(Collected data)
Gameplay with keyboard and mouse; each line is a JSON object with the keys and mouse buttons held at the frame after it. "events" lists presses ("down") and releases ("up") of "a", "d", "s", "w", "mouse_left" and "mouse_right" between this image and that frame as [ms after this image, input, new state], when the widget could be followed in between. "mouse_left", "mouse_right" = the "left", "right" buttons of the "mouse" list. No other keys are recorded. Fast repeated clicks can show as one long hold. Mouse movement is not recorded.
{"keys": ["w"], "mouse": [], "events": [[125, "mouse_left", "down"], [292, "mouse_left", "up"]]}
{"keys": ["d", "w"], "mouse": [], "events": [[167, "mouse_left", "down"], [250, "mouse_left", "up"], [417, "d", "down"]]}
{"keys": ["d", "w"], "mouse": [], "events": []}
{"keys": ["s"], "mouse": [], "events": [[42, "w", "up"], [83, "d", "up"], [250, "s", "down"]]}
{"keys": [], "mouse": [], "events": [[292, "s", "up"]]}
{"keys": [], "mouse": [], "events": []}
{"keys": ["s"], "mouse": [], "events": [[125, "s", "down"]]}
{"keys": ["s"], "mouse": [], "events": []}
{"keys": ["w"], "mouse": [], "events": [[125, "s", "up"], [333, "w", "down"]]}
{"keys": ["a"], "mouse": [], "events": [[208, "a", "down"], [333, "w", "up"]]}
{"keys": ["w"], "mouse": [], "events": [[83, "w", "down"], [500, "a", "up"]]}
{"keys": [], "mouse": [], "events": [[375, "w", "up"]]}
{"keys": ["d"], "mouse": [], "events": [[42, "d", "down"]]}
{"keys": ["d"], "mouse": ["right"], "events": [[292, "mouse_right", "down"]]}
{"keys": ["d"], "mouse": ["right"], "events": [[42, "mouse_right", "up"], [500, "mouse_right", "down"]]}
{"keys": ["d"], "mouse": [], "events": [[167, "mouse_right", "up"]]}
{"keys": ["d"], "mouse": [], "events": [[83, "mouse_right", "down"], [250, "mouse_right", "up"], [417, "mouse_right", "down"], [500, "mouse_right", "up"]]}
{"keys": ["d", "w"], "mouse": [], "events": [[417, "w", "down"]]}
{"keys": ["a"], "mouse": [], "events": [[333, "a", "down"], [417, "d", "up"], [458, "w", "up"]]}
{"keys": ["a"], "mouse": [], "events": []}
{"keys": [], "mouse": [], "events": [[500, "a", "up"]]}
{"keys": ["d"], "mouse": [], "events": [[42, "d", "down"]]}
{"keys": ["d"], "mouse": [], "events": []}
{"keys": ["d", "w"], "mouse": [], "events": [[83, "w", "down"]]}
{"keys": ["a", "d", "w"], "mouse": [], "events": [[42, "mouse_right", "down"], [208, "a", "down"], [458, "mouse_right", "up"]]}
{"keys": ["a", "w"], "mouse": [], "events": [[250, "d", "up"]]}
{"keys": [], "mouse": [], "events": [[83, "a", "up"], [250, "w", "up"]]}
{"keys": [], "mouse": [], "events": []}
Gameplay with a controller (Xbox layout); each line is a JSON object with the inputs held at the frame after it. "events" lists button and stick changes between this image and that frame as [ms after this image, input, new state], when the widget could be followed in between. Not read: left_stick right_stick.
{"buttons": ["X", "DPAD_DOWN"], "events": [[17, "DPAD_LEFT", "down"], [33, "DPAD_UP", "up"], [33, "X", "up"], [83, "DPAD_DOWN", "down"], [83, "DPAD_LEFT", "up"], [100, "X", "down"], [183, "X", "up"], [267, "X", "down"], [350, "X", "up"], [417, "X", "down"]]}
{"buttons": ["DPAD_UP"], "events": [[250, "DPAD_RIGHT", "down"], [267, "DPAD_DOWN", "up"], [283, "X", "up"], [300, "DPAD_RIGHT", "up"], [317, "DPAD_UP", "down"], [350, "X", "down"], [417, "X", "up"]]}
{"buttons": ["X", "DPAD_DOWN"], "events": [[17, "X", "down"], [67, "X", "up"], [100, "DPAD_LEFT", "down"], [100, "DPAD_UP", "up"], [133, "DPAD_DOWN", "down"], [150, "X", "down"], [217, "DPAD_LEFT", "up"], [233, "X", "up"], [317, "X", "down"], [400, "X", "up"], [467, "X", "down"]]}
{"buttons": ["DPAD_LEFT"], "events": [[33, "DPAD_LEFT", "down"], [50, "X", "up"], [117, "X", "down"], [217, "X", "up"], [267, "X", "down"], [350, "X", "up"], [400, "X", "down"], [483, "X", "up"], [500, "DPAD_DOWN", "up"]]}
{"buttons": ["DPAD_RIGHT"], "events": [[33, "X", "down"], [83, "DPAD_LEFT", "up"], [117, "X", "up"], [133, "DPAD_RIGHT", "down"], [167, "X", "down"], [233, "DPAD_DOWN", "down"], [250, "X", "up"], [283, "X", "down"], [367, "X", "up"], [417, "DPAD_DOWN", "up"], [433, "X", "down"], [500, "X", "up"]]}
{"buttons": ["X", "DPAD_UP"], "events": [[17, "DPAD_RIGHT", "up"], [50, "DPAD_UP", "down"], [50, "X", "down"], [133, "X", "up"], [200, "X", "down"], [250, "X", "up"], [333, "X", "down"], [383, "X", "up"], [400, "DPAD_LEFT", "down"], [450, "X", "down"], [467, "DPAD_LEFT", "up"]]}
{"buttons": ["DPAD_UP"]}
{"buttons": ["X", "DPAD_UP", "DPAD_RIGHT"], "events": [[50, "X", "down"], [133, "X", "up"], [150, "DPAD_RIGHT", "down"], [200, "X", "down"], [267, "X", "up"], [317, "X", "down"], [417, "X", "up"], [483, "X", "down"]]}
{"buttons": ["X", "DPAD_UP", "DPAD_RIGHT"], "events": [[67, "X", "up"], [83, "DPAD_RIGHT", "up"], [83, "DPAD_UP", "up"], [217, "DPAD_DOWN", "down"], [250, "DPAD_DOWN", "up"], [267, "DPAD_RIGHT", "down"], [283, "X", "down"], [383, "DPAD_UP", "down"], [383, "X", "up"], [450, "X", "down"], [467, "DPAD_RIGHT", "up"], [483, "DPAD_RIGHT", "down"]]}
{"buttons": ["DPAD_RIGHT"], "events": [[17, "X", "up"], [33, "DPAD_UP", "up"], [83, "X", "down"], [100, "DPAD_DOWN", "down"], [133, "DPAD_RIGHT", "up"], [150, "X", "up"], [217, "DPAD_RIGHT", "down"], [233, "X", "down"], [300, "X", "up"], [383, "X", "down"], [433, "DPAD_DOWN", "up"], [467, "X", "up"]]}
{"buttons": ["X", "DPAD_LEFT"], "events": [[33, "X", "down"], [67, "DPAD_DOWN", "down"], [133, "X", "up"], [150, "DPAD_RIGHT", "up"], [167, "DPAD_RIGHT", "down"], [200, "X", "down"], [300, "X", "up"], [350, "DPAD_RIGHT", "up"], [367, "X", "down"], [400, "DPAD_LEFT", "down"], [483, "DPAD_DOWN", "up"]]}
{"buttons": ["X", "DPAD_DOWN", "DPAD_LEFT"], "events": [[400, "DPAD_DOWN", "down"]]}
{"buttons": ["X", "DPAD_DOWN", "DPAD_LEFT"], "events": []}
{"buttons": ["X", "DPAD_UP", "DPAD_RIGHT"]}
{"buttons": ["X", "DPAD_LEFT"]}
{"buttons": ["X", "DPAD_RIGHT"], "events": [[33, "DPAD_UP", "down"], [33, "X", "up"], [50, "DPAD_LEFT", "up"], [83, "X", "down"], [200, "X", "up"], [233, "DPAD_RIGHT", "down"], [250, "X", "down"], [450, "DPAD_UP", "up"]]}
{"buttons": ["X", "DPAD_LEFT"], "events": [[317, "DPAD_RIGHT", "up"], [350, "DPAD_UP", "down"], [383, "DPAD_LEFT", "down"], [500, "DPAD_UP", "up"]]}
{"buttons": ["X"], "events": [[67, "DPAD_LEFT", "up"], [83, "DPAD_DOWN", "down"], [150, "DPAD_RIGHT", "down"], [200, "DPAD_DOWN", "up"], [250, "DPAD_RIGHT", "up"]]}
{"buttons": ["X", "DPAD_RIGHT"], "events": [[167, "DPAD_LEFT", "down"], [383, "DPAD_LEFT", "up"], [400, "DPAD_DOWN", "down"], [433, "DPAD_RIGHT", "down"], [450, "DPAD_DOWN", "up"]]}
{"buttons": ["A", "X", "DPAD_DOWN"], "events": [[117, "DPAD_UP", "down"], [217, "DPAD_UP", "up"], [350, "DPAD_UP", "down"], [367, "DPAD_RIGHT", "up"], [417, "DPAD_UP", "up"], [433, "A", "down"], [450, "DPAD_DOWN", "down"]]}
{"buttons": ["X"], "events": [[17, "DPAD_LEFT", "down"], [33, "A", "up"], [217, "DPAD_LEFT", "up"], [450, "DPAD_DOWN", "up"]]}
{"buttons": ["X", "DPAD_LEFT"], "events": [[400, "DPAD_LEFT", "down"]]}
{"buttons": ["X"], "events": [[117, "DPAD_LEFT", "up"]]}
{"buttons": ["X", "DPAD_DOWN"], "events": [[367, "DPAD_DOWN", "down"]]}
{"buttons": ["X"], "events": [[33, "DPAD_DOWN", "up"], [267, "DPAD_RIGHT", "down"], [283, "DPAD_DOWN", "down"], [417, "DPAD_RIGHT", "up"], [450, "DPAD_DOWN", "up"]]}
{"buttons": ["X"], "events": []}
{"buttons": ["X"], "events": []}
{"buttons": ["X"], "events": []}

TASK STATEMENT -
Show the lines from the data above that contain the string "after".

OUTPUT -
Gameplay with keyboard and mouse; each line is a JSON object with the keys and mouse buttons held at the frame after it. "events" lists presses ("down") and releases ("up") of "a", "d", "s", "w", "mouse_left" and "mouse_right" between this image and that frame as [ms after this image, input, new state], when the widget could be followed in between. "mouse_left", "mouse_right" = the "left", "right" buttons of the "mouse" list. No other keys are recorded. Fast repeated clicks can show as one long hold. Mouse movement is not recorded.
Gameplay with a controller (Xbox layout); each line is a JSON object with the inputs held at the frame after it. "events" lists button and stick changes between this image and that frame as [ms after this image, input, new state], when the widget could be followed in between. Not read: left_stick right_stick.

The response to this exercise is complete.